I get my glucose test early Oct as well when I'm 28 weeks. I was given my paperwork today and was told to go a few days before my next appt. I've heard a lot of people talk about that test and not everyone is told to fast for 12hrs prior. It's writen right on my paper stating for the 12 hrs prior I'm only allowed a small amount of certain liqiuds. I'm a little nervous since lately all I want is everything with a hint of sweetness to it.


----------



## Heather.1987

.


----------



## Hope115

I cant eat or drink anything starting at midnight and my test is at 0830 AM- so hopefully im not starving... I think i am allowed water though :)- i should prolly check on that.


----------



## FTMommy01

Mine says I can have a protein breakfast like eggs and milk but nothing sugary or sweet, then when I get there I have to drink their special stuff and wait there for an hour then they will draw my blood and give me the results at my appointment 2 days later. Since I am A- blood type, they need to give me my shot 48 hours after my glucose test since they will be messing with my blood. Next appointment= 2 shots...yippie :haha: all part of being a mama!


----------



## Kalabear

I've got to schedule mine next week but it will be for week 28. It says I have to fast for 12 hours....that seems so difficult!! They gave me the drink already and said to refrigerate it and drink it with a straw which will make it easier to go down. Hopefully that helps! 
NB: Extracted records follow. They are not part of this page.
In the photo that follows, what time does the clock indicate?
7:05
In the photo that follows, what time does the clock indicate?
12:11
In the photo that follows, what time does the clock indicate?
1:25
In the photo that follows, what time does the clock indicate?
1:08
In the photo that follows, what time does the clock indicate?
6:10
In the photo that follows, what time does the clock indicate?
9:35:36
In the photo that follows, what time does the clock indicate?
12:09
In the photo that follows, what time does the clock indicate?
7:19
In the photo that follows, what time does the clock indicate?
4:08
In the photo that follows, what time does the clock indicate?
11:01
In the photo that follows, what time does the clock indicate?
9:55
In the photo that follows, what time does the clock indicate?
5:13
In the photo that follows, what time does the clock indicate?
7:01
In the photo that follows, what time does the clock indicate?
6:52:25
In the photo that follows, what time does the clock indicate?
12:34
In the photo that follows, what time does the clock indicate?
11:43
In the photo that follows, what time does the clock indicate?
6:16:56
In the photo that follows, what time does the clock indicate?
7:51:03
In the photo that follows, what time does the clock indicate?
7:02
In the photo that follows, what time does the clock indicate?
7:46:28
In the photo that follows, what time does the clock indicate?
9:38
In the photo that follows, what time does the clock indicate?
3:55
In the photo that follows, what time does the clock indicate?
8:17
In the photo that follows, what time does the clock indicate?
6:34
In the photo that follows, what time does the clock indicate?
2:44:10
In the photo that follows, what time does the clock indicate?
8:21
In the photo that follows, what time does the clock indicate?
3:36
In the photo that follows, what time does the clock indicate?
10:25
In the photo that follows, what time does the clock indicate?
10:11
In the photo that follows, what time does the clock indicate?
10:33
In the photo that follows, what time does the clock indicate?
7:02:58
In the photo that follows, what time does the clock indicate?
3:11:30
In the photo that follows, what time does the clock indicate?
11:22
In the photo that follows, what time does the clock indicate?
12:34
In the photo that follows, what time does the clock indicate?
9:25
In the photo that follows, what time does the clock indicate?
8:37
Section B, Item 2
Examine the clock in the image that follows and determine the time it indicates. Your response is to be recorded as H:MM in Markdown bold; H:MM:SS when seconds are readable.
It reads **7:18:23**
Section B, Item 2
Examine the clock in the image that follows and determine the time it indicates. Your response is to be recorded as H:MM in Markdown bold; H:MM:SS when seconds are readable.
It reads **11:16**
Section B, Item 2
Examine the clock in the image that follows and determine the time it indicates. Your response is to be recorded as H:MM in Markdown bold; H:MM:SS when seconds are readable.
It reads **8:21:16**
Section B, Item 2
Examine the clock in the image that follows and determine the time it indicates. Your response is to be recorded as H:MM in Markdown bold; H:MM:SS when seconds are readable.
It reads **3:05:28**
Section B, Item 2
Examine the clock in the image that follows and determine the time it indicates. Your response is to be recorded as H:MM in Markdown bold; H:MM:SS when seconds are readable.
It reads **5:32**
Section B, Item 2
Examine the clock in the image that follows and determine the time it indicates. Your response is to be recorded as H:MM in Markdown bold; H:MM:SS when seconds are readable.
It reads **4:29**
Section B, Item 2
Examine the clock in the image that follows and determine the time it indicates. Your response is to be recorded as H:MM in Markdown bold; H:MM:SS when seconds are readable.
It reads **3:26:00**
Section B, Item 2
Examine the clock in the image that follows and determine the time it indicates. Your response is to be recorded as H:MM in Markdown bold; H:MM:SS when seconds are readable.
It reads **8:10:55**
We have just decided to circumcise our baby. DH is also circumcised. We were really thinking hard about it and had actually decided not to do it but after months of research and talking to our doctor we have decided to do it. We got a lot of grief when telling our parents and other close family members when we weren't going to do it. Us deciding to do it had nothing to do with their comments/opinions. Tough decisions!! 

Are any of you ladies having a baby shower? I am so excited for mine even though it is so far away. It is planned for the Sat. after Thanksgiving (Nov. 30th)! I have already registered...I feel like I go on every day and change amounts or add and remove things haha!!


----------



## Heather.1987

.


----------



## FTMommy01

Heather mine is October 19th too!! We still have to register though, Im thinking sometime next week we will!


----------



## Oxygen7880

Baby showers aren't as common here in the UK. They sound fun though. My sister is preggo too so we may get together with a few friends since I haven't seen them much since I got pregnant, mostly due to not feeling great.

I'm not having a glucose test either. I think only people who fit a certain criteria have one in the UK (or at least in my area). 

Another question for you ladies. Has anyone noticed that their memory is getting worse?? Mine is terrible! I'm so dippy lately!:wacko:


----------



## Heather.1987

.


----------



## Hope115

Hey ladies :) how is everyone? So kinda had a day at work that i need a lil vent n not sure where so i hope here is ok....

Today i took take care of a lil one whose due date was the same as my lil man's and it was crazy to think as i was looking down at him, that is what is growing inside me now :( on a happier note- baby was doing well :) it kinda took me back a lil now even though iv been doing this for years. Just a lil reminder ladies- take care of urselves and if the doc says go on bedrest- stay on bedrest, stay hydrated, and dont over do it :) and listen to your bodies.

Hope everyone is doing well :)


----------



## bellezzajess

I don't think I've ever seen a preemie before, but I can definitely understand how seeing one that is the same size as your own unborn baby would be unnerving. We all just have to be thankful for every day that our babies stay cooking, and hopefully none of us will go into early labor.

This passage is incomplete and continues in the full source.